The Unites States Cattlemen’s Association, is taking the next step to pass a law that requires meat retailers to place country-of-origin labels on meat packaging.

Jess Peterson, the executive vice president of USCA, met with a group of ranchers and other Havre locals Monday to raise funds and talk about the country-of-origin label his organization has been trying to get meat packers to put on their products for years.

Country-of-Origin Labeling, or COOL, is a law that requires retailers to inform their customers of the source of their meats. These retailers include grocery stores, supermarkets and club warehouse stores, like Sam’s Club. Food services like restaurants would be exempt from using the label.

Peterson said about 10 percent of the meat that comes through a grocery store isn’t completely U.S.-bred and butchered cattle. New rules of COOL would require meat producers and packagers to place labels on meat packages — with the exception of processed meat — that tell consumers where the meat animal was born, raised and butchered, instead of the less descriptive version of the label currently required that simply lists the countries involved with the raising and processing of the meat.

One of Peterson’s concerns was that when consumers see that the meat has a “USDA Approved” label on it, they automatically think the meat is from the U.S. This isn’t necessarily so; it means simply that the meat has been inspected by the USDA.
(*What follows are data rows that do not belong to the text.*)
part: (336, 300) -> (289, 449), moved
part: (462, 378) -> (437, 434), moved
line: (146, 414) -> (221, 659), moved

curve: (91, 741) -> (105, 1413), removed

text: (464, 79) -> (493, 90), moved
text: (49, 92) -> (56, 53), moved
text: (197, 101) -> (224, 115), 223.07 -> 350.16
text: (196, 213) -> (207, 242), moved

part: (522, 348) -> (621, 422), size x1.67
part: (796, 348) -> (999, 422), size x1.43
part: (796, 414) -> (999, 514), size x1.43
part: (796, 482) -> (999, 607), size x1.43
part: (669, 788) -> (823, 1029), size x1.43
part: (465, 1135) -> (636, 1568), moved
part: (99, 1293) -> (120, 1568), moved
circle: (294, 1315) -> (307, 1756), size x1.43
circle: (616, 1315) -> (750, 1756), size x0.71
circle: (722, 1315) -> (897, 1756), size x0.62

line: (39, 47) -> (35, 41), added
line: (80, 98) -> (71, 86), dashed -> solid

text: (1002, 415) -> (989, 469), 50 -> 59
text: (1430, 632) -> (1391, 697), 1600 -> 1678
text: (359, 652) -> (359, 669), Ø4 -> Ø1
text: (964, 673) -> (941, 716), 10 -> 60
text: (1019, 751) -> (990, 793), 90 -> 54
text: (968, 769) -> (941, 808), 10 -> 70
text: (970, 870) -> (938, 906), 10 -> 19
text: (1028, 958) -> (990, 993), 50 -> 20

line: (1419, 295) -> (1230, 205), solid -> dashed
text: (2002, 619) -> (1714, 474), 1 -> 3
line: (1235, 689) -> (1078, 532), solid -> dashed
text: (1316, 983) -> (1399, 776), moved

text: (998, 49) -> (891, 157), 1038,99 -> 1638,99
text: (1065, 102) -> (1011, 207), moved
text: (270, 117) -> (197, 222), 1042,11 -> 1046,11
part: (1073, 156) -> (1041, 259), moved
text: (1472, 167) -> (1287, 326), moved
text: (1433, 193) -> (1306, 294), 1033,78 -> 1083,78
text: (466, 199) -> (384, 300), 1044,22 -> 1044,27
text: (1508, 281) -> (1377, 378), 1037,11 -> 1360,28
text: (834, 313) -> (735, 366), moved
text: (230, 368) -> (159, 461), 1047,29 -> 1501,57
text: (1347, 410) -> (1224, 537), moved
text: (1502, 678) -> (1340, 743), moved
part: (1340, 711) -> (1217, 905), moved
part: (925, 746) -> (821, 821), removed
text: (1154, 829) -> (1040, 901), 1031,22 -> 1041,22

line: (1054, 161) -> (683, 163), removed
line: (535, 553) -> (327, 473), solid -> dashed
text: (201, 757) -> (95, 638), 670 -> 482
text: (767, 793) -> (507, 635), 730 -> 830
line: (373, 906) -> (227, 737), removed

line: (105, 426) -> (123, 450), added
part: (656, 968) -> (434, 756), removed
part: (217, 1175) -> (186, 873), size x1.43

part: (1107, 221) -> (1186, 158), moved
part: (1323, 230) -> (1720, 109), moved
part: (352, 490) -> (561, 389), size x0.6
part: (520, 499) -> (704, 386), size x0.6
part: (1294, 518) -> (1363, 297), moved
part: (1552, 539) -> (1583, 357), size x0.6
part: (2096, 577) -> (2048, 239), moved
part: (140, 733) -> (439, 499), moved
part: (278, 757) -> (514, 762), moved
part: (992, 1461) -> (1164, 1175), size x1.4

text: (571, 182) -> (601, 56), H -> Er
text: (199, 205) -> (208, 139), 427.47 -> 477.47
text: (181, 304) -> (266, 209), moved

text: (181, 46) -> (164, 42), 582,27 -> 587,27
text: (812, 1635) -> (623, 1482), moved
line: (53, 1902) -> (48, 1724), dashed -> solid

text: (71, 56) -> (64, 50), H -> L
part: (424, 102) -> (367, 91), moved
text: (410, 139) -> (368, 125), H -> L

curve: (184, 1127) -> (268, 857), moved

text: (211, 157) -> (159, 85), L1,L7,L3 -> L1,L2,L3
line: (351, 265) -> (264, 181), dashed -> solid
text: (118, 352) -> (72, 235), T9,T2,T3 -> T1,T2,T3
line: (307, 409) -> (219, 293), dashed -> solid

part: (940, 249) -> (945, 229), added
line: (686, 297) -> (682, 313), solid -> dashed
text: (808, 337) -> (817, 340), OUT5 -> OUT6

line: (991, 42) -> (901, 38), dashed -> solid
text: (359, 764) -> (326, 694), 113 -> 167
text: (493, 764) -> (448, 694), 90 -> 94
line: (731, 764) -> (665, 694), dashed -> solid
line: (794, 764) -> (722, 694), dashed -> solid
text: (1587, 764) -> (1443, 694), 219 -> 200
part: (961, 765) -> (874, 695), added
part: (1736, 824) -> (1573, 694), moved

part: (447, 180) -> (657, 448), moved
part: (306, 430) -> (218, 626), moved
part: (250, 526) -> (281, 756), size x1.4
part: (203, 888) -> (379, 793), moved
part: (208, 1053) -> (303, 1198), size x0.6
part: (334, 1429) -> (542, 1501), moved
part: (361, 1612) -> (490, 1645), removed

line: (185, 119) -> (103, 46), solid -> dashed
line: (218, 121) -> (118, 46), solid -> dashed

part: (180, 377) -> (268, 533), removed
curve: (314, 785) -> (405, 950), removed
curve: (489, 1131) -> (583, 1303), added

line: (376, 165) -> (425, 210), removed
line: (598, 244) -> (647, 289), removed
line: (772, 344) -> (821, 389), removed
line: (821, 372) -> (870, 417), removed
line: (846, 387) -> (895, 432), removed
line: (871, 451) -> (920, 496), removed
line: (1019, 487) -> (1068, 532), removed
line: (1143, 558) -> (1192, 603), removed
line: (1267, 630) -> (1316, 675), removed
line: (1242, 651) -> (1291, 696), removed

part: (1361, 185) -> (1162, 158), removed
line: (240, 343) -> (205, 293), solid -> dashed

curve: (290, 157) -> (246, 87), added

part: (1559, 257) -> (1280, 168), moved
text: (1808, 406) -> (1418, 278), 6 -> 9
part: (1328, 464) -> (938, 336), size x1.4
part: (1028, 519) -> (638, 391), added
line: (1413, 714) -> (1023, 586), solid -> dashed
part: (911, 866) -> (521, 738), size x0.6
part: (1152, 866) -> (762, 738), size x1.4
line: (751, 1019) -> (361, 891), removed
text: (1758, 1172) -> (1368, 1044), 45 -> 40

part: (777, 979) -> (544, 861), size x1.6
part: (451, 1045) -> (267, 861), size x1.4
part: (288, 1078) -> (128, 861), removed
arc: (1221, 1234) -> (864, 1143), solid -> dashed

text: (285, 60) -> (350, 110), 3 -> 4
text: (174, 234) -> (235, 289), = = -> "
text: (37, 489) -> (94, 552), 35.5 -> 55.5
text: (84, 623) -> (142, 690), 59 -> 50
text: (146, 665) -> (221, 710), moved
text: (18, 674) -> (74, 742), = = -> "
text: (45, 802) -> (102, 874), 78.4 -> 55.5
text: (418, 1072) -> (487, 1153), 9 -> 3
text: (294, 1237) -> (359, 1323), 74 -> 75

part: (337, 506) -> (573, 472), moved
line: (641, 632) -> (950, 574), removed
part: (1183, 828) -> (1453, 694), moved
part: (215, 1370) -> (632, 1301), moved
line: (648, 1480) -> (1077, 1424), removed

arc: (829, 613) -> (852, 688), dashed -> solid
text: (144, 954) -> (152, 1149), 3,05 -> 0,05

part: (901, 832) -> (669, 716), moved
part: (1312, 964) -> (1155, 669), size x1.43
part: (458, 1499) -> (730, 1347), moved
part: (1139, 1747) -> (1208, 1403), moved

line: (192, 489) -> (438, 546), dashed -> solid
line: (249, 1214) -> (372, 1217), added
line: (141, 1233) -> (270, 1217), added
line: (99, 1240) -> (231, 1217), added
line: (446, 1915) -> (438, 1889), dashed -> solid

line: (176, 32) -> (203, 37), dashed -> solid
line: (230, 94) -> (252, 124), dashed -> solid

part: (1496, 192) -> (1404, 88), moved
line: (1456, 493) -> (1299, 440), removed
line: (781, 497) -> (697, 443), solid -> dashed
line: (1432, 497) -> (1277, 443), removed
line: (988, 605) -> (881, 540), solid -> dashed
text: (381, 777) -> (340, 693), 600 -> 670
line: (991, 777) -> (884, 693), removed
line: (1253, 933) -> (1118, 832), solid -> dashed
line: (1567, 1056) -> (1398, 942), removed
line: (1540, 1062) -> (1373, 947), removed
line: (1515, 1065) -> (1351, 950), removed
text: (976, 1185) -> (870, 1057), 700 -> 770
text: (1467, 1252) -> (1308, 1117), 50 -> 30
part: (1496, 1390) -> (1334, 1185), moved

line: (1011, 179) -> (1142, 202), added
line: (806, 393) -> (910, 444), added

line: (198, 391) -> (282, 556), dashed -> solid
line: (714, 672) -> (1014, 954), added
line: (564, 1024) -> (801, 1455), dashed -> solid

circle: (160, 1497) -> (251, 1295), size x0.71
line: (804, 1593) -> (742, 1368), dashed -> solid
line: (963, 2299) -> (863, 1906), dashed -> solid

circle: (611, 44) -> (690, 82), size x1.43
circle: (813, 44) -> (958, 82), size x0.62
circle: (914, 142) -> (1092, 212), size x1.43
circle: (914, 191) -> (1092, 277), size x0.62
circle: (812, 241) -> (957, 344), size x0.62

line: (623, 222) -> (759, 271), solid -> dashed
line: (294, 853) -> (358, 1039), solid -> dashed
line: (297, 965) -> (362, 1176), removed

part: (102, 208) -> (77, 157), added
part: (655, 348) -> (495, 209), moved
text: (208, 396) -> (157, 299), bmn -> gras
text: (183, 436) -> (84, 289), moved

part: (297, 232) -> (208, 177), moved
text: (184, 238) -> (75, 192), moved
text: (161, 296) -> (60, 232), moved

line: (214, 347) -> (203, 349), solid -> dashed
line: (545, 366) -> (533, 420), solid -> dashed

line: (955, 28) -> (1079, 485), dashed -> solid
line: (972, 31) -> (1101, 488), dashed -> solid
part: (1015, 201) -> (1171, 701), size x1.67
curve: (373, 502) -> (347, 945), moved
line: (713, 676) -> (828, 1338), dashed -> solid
On Aug. 9, USCA, along with the National Farmers Union, the American Sheep Industry Association and the Consumer Federation of America, filed a motion with the Washington, D.C., district court to intervene in a lawsuit filed by nine plaintiffs to end the COOL program. The plaintiffs include the National Cattlemen’s Beef Association, the Canadian Cattlemen’s Association, the Canadian Pork Association and others.

COOL was implemented in the 2008 Farm Bill. The lawsuit against the USDA would stop COOL. Labels on meat not completely from the U.S. inform consumers of the countries involved in the raising and slaughtering of the animal.

According to Peterson, the Canadian and Mexican organizations, which sided with the plaintiffs, fear the labels will push them out of U.S. markets. The organizations from both countries are threatening to impose tariffs to compensate for possible harm they may receive from new rules for COOL.

A hearing on the plaintiff’s request for a preliminary injunction to put COOL on hold is to start today. U.S. District Court Judge Ketanji Brown Jackson is expected to have her decision by the end of the week.

To be granted the preliminary injunction, the plaintiffs must prove that they have a good chance of winning the lawsuit and that they will suffer harm if they are not granted the injunction.

“We hope the judge will not rule in favor of the plaintiffs,” Peterson said. “(The preliminary injunction) will be a big blow at COOL if she does.”

“I can tell you as a Montana cowboy, we are going to do everything we can to win this thing,” Peterson said.

Peterson is a fifth-generation Montanan who graduated high school from Red Lodge and has been working with the USCA in D.C. since 2004.